ONE FOR THE ROAD: In response to an invitation to classic car owners to share their vehicle love stories, more than a dozen car buffs contacted La Jolla Light to be interviewed about their prize possessions. In this series, we present their delightful roadster experiences.
Daniel Månsson, a La Jolla resident and native of Sweden, is what you might call “a classic car flipper.” He takes older cars in good (not perfect) shape, drives them around for a while, restores them and sells them.
“If you’re good at restoring cars, it’s not necessarily an expensive hobby,” he said. “I’ve made money on all my cars, but I do a lot of research and know what I’m getting into. The most difficult thing is when the work that needs to be done isn’t visible right away. The only time you really get into trouble is when you fall in love and want to keep them all.”
Such is the current case.
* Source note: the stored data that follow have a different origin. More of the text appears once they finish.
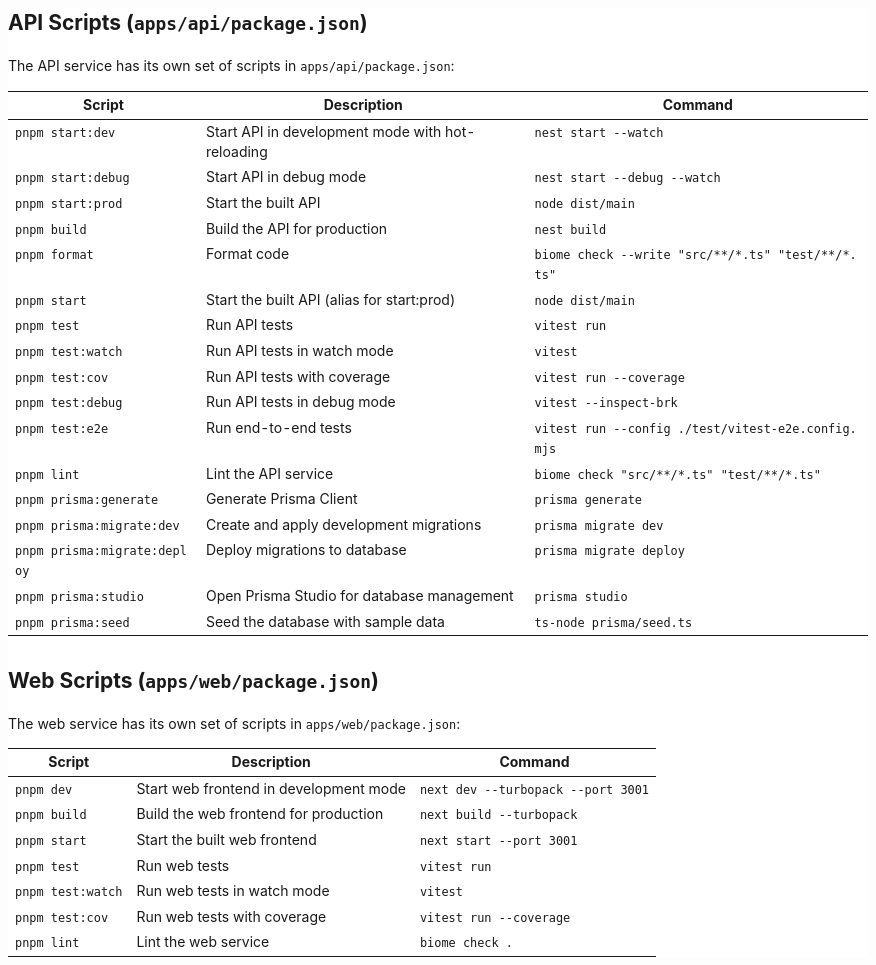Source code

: 
## API Scripts (`apps/api/package.json`)

The API service has its own set of scripts in `apps/api/package.json`:

| Script             | Description                                      | Command                                                                                                |
| ------------------ | ------------------------------------------------ | ------------------------------------------------------------------------------------------------------ |
| `pnpm start:dev`   | Start API in development mode with hot-reloading | `nest start --watch`                                                                                   |
| `pnpm start:debug` | Start API in debug mode                          | `nest start --debug --watch`                                                                           |
| `pnpm start:prod`  | Start the built API                              | `node dist/main`                                                                                       |
| `pnpm build`       | Build the API for production                     | `nest build`                                                                                           |
| `pnpm format`      | Format code                                      | `biome check --write "src/**/*.ts" "test/**/*.ts"`                                                     |
| `pnpm start`       | Start the built API (alias for start:prod)       | `node dist/main`                                                                                       |
| `pnpm test`        | Run API tests                                    | `vitest run`                                                                                           |
| `pnpm test:watch`  | Run API tests in watch mode                      | `vitest`                                                                                               |
| `pnpm test:cov`    | Run API tests with coverage                      | `vitest run --coverage`                                                                                |
| `pnpm test:debug`  | Run API tests in debug mode                      | `vitest --inspect-brk`                                                                                 |
| `pnpm test:e2e`    | Run end-to-end tests                             | `vitest run --config ./test/vitest-e2e.config.mjs`                                                     |
| `pnpm lint`        | Lint the API service                             | `biome check "src/**/*.ts" "test/**/*.ts"`                                                             |
| `pnpm prisma:generate` | Generate Prisma Client                       | `prisma generate`                                                                                      |
| `pnpm prisma:migrate:dev` | Create and apply development migrations   | `prisma migrate dev`                                                                                   |
| `pnpm prisma:migrate:deploy` | Deploy migrations to database          | `prisma migrate deploy`                                                                                |
| `pnpm prisma:studio` | Open Prisma Studio for database management    | `prisma studio`                                                                                        |
| `pnpm prisma:seed` | Seed the database with sample data              | `ts-node prisma/seed.ts`                                                                               |

## Web Scripts (`apps/web/package.json`)

The web service has its own set of scripts in `apps/web/package.json`:

| Script          | Description                            | Command                   |
| --------------- | -------------------------------------- | ------------------------- |
| `pnpm dev`      | Start web frontend in development mode | `next dev --turbopack --port 3001` |
| `pnpm build`    | Build the web frontend for production  | `next build --turbopack`  |
| `pnpm start`    | Start the built web frontend           | `next start --port 3001`  |
| `pnpm test`     | Run web tests                          | `vitest run`              |
| `pnpm test:watch` | Run web tests in watch mode          | `vitest`                  |
| `pnpm test:cov` | Run web tests with coverage            | `vitest run --coverage`   |
| `pnpm lint`     | Lint the web service                   | `biome check .`           |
Månsson has two 1960s Chevrolet El Camino classics — one he bought to fix up and sell (but hasn’t done so yet) and the other he plans to keep and drive.
“When I walk into the garage, I see these beautiful El Caminos and know they were built before the Digital Age and before safety requirements went into effect that limit what you can do with a car,” he said. “There is a lot that is not the most practical, but it’s aesthetically amazing. As a creative person and a photographer, I want to be around things that inspire me. It’s like driving a piece of art, especially when the paint is well maintained. It’s a treat to be able to jump into a 50-year-old car.”
While he is working on the El Camino’s presently, in the past, he has worked on a surf van, a ‘70s classic sports car and a vintage truck.
“I do some of the stuff myself, and though I’m not a big mechanic, I have some idea as to what’s going on,” he explained. “But the amount of time you spend on a vehicle depends on how much you want to learn. Sometimes I toy with it and if I can’t fix something, I’ll take it in. There are two schools of thought: Some people love to do everything themselves, some like to take it in. I’m in the middle.”
Månsson noted that some cars can be purchased for a few thousand dollars but that parts are expensive. Conversely, there are some car parts that are manufactured by the millions and are cheap and accessible.
Another trick he uses is to find cars that are in good shape so there are only minor repairs to make. “I don’t want something brand new. I want something I can use for a while, drive around, take to the beach, put bikes in and enjoy — and not be afraid to ding it. I want it to be well-maintained, but time-accurate. I want it to look good, but if you look up close, you’ll see some marks on it. It doesn’t have to be perfect,” he said.
He joked that his wife, Anissa, wants a ‘50s pickup truck, so that will likely be his next project.
When it comes to finding cars and getting repair tips, Månsson said he does research online, keeps an eye out on the street, and talks to fellow car enthusiasts. “I want to know things, but I’m not a mechanic, so I learn from people I talk with. I’ve met car guys who know a lot about (whatever I’m driving) and can tell me what’s special about it. People are happy when they see my cars, which makes me happy. These vehicles are a door-opener and help introduce me to others in the surf community. I surf, and I like to meet people and talk to people,” he said.
Anissa added, “Especially when he came here from Sweden, he didn’t know anyone and he got to get to know people through his car. Now when he goes surfing at Tourmaline, people always want to come up and talk about it, share stories and so on.” She said she likes to cruise the beach and that having older cars makes every day errands “an event.” She’s no stranger to classic cars — Anissa’s father owned a 1949 Mercury and a few older Corvettes.
Månsson’s interest in classic cars started back home, and grew when he moved to San Diego. “I always liked ‘50s post-war culture — the surf scene, the hotrod culture and the cars that came out of it. There are car festivals in Europe and Sweden, but the roots are here in California,” he said. “For me, classic cars have always run parallel to the surf culture. A lot of my surfing friends are also into older cars. They go hand in hand.
“A lot of people ask about the engine and want to hear how it sounds when I start it. It’s mostly guys who think it’s cool. I like that this is a part of my everyday life.”
Editor’s Note: In response to an invitation to classic car owners to share their vehicle love stories, more than a dozen car buffs contacted La Jolla Light to be interviewed about their prize possessions. In this series, we present their delightful roadster experiences.